EXERCISE INSTRUCTIONS: Find every line in the listing below that contains the word "MONSTER", and copy each one.

#### PROVIDED DATA ####

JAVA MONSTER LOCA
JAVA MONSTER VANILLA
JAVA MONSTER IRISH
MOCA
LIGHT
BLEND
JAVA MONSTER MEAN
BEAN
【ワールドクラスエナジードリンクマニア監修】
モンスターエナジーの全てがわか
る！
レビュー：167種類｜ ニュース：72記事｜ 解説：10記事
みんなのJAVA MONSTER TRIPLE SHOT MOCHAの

####

RESPONSE AREA:
JAVA MONSTER LOCA
JAVA MONSTER VANILLA
JAVA MONSTER IRISH
JAVA MONSTER MEAN
みんなのJAVA MONSTER TRIPLE SHOT MOCHAの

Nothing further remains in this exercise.